One time I politely asked a gentleman in the front row to remove his feet from the chair in front of him so I could offer it to a lady standing in the back of the room. He obliged and I dragged the chair all the way back to the lady only to have her snap, “I’m not sitting in this chair—that guy had his smelly feet on it for the past twenty minutes!”

I wanted so badly to say, “You’re absolutely right, madam. What was I thinking? How about I give this chair right back to “Captain Tinactin” over there and find you one that’s had somebody’s smelly rear  on it for the past three hours? Perhaps a first-time cruiser who’s still adjusting to motion sickness and Mexican tap water. Why sit on a foot stool when you can sit on a fart bucket—right, Your Highness? Silly me!”

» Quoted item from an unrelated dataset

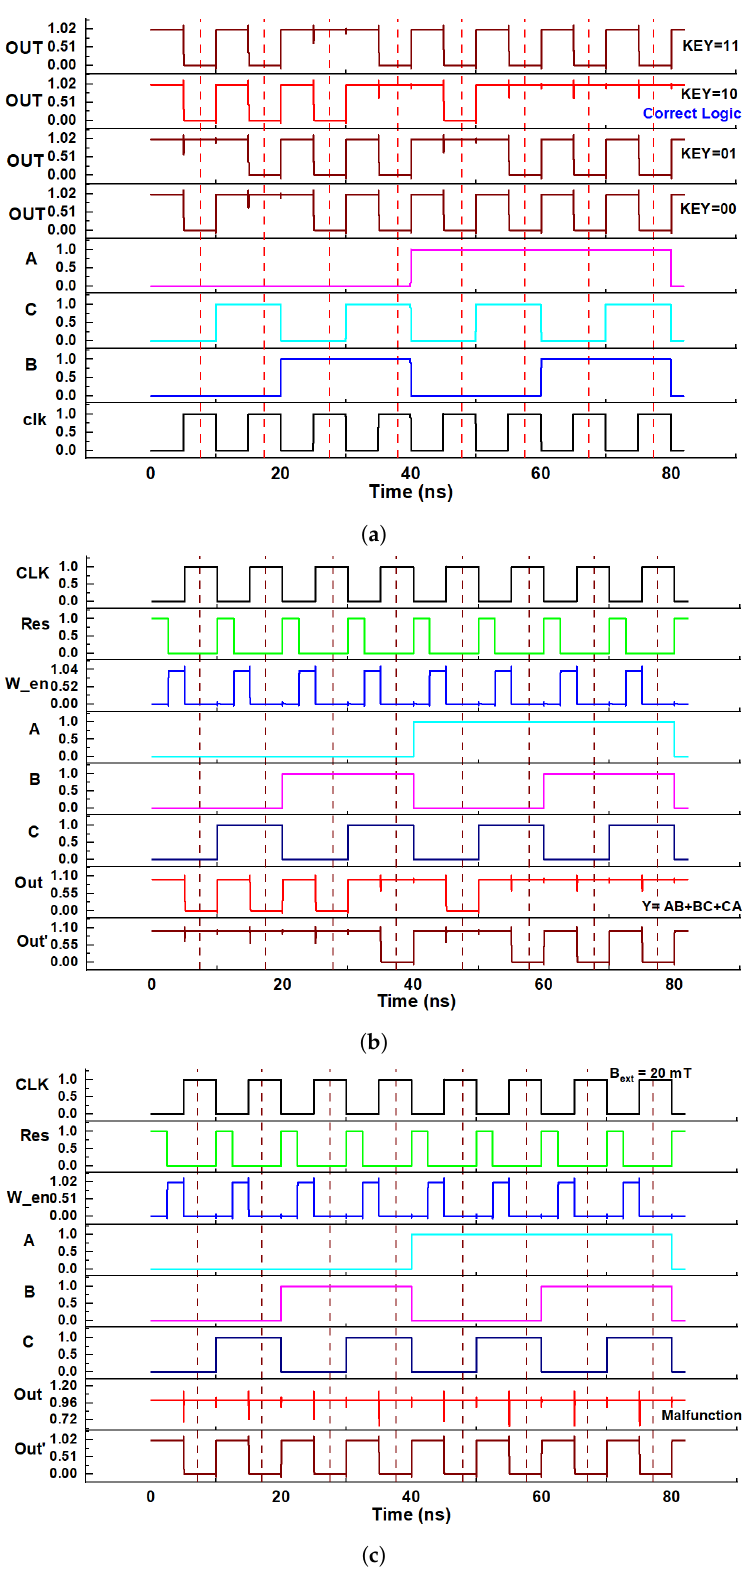
Figure 8. ( a ) Logic-locking mechanism with different key values. ( b ) Hardware Trojan block wave- forms in logic-locking circuit (hidden behavior). ( c ) Hardware Trojan block waveforms in logic-locking circuit with external triggering (malfunction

Of course, I didn't say that. I said, “I’m sorry I couldn't help you, madam. I’ll gladly reserve you seats for the next show.”

Then I gave “Captain Tinactin” his foot stool back.

Another thing difficult guests do wrong is they never complain to the right person. The right person can solve their problem in minutes and they don’t want that. That would eat into their complaining time and it’s only a seven-day cruise. That’s why they’ll instinctually complain to someone from a different department than where their complaint originated. Slow service in the dining room? Don’t mention it to the Maître d’—grumble to the Filipino girl running the water slide; she’ll slide straight down into the galley and start slinging mashed potatoes with the grace and speed of a ninja. The karaoke host hasn’t played your song yet even though 300 other people managed to get there first and sign up ahead of you? Don’t request to see the cruise director—sermonize to the Spanish-speaking guy fixing the elevator; he’ll take the lift straight up to Heaven and personally ask the Virgin Mary to put you up next. Tired of waiting in long lines to go into port? Don’t call Guest Services—harangue the poor guy slicing your pizza at 3:00am; he’ll throw a couple dozen pies onto to the gangway to distract your fellow fat-asses  while you make a run for it. Tired of crapping in red plastic bags on Lido Deck while your ship is being towed to Mobile, Alabama? Don’t thank the staff members who labored tirelessly without sleep to keep your misery to a minimum—put on your “Who Farted?” cap and rant at the reporter from CNN; (no need for a CNN joke here because CNN always gets the story right.)

One time I was strolling past the main pool on Lido Deck.  Wearing my comedy club polo shirt. Sporting my “comedy club manager” name tag. An elderly guest near the edge of the pool barked, “Young man, this pool is much too small for swimming laps!”

Because my uniform identifies me as a purveyor of punchlines, I thought I’d try a little humor with the gentleman. So, doing my best to sound facetious and not sarcastic, I said, “Yes, sir, we know this pool is too small for swimming laps. That’s why we have another pool in the back of the ship. We want you to swim half a lap in this pool in the front of the ship, jump out, walk through the buffet restaurant in the middle of the ship until you come to the other pool in the back of the ship, jump in, and finish your lap!”

Instead of laughing he said, “Why, that’s the stupidest thing I’ve ever heard. Making me walk all the way through the damn restaurant just to finish my lap—whose bright idea was that?

Just then I saw the “I’m not sitting in this chair” lady from the comedy club standing at the other side of the pool. “That’s her, sir, right over there,” I said.  “It was her idea.” Another feeble attempt at humor.

Still not  getting me, the old dude mumbled, “Really? Well, I think I’ll march right over there and give her a piece of mind.”

“Go ahead, sir,” I said with a smile. “Be my guest.”